A fine marzo è stata presentata alla Camera un’altra proposta di legge, frutto, anche, del lavoro della giornalista e social media strategist Serena Mazzini a firma Alleanza Verdi Sinistra.

I pericoli dello sharenting

Noi avevamo già trattato il tema quasi un anno fa. Il nostro collaboratore Dario De Santis, storico della scienza, ha realizzato un reel per sensibilizzare sui pericoli dello sharenting che è stato visto da più di due milioni di persone. Ecco il suo punto di vista: “Quando condividiamo una foto sui social infatti non la stiamo mostrando, ma stiamo diffondendo dei duplicati. Chiunque infatti, da Whatsapp a Facebook, può scaricare quella foto sul proprio device e farne ciò che vuole. Per quanto dunque il gesto assomigli molto a quello di mostrare una foto a un gruppo di amici, in realtà è qualcosa di profondamente diverso. E mentre i contatti digitali sono normalmente meno profondi e vincolanti di quelli fisici e reali, nel caso delle fotografie è esattamente il contrario: concedere l’amicizia a una persona su Facebook non significa farla entrare in “casa nostra”. Al contrario invece mostrare sui social una foto di nostro figlio in costume vuole dire permettere potenzialmente a chiunque di tenerne una copia.

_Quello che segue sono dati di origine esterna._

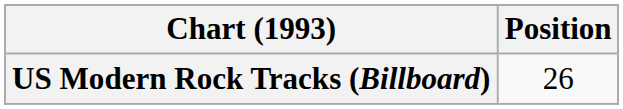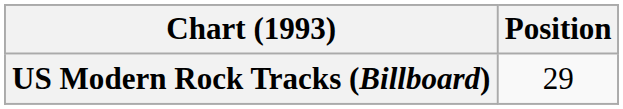US Modern Rock Tracks (Billboard) | Position: 26 -> 29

Non penso di sorprendere nessuno affermando che esistono gruppi di pedofili che condividono anche materiale pescato dalla rete senza troppe difficoltà. Tuttavia, anche senza arrivare a uno scenario tanto inquietante, deve essere chiaro che il materiale condiviso in rete rimarrà per molto tempo a disposizione di tutti, anche di coloro che con noi non sono in contatto diretto.

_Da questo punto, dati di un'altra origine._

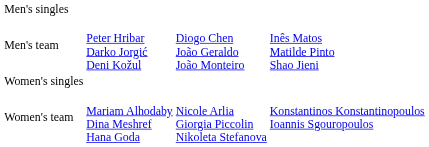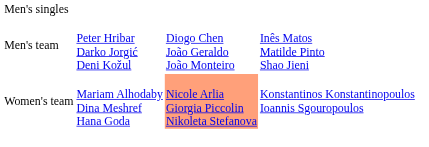- row: Women's singles
Women's team | column 3: no background -> lightsalmon background
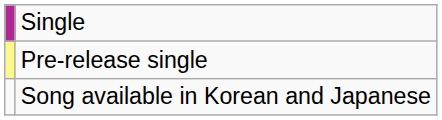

I bambini non possono prendere una decisione di questo tipo, non hanno gli strumenti per riflettere sulle conseguenze di questo gesto; quando saranno grandi potranno decidere in prima persona se e cosa condividere di loro, comprese le tante foto dell’infanzia; ma se lo facciamo noi per loro prenderemo una decisione irreversibile.

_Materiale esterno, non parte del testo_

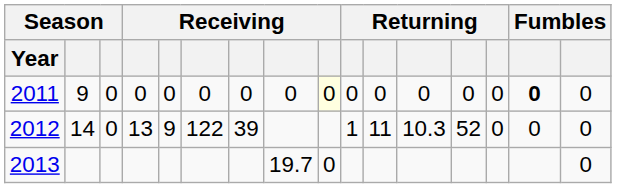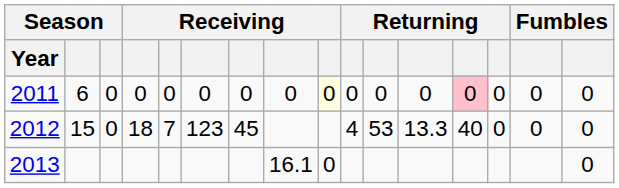2011 | column 2: 9 -> 6
2011 | column 13: no background -> pink background
2011 | column 15: bold -> normal
2012 | column 2: 14 -> 15
2012 | column 4: 13 -> 18
2012 | column 5: 9 -> 7
2012 | column 6: 122 -> 123
2012 | column 7: 39 -> 45
2012 | column 10: 1 -> 4
2012 | column 11: 11 -> 53
2012 | column 12: 10.3 -> 13.3
2012 | column 13: 52 -> 40
2013 | column 8: 19.7 -> 16.1
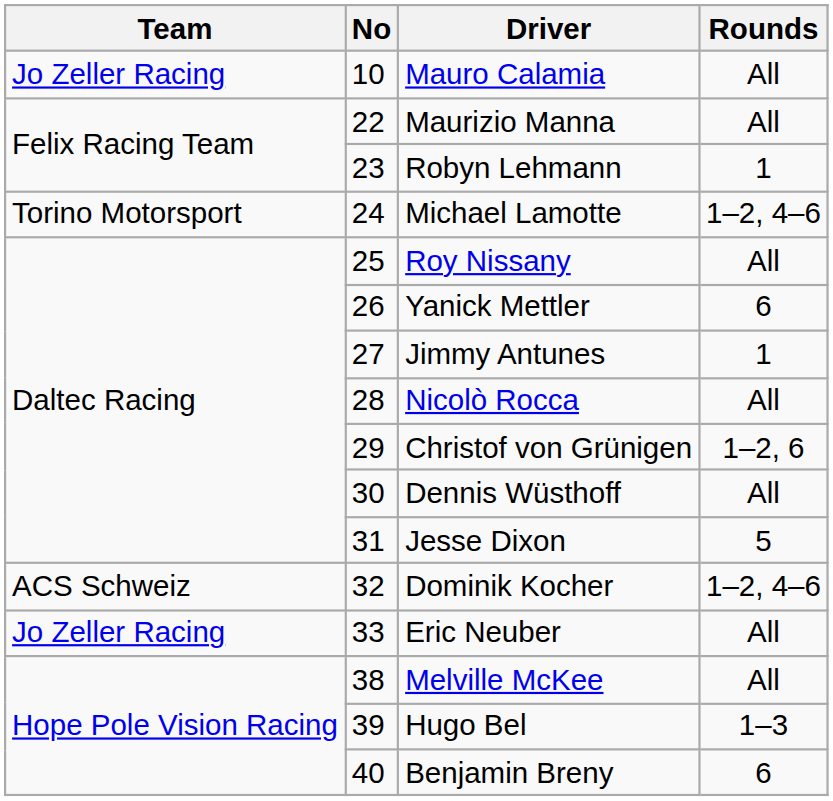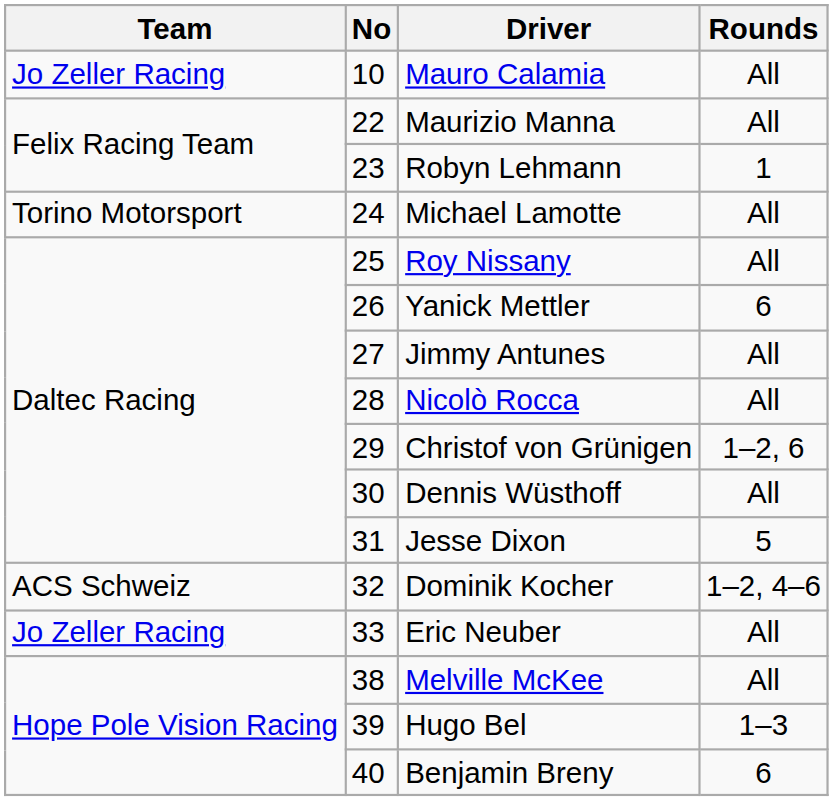Michael Lamotte | Rounds: 1–2, 4–6 -> All
Jimmy Antunes | Rounds: 1 -> All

Per cosa poi? Per un pugno di like? Mostriamo fisicamente le foto dei nostri bambini, stampiamole e teniamole in casa o regaliamole ai nostri cari, ma ricordiamoci che la condivisione di una foto digitale non è come mostrare un album di foto.

Si tratta di una questione rilevante, ancora poco dibattuta e lasciata alla coscienza di ognuno di noi. Sarebbe invece importante quantomeno riflettere sulle peculiarità di questo gesto per avviare a una discussione comune e stilare delle norme condivise.

Nel frattempo se proprio non possiamo fare a meno di condividere, postiamo in rete solo materiale fotografico che mostreremmo a un pubblico di sconosciuti”.